## Entries shown

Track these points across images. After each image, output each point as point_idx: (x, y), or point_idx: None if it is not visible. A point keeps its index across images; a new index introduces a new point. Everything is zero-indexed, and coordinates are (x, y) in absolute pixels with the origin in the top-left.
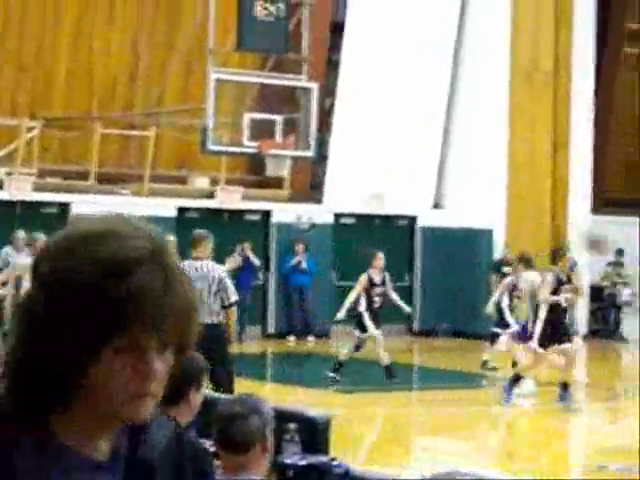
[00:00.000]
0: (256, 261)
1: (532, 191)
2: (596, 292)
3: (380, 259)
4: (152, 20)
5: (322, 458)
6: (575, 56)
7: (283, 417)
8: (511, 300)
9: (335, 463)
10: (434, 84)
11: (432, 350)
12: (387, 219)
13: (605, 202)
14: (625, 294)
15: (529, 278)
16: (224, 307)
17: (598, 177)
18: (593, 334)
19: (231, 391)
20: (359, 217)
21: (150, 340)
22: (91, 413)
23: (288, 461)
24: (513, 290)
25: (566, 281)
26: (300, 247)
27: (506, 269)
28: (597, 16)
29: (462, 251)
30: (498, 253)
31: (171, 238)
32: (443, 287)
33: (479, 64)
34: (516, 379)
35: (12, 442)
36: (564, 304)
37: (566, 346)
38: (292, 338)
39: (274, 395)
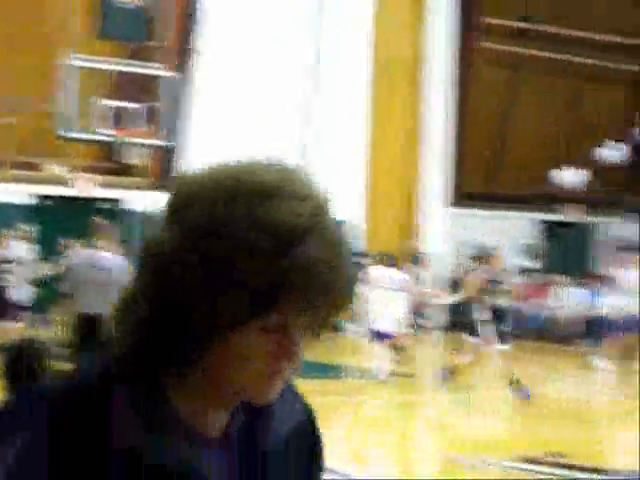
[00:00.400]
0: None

## Your goal
Once the pictures are set aside, give the rest of the listing again exactly.

## Output below
Track these points across images. After each image, output each point as point_idx: (x, y), or point_idx: None if it is not visible. A point keeps its index across images; a new index introduces a new point. Everything is zero-indexed, and coordinates are (x, y) in absolute pixels with the origin in the top-left.
[00:00.000]
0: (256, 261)
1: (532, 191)
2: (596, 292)
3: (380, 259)
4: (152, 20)
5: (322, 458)
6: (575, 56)
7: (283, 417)
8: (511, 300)
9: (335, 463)
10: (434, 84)
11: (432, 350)
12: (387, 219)
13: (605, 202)
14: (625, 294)
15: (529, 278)
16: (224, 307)
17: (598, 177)
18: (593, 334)
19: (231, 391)
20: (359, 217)
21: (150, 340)
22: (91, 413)
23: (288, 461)
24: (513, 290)
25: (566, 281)
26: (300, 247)
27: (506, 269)
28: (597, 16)
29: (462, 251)
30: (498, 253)
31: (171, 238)
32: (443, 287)
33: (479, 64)
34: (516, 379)
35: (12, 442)
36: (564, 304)
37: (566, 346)
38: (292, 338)
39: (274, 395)
[00:00.400]
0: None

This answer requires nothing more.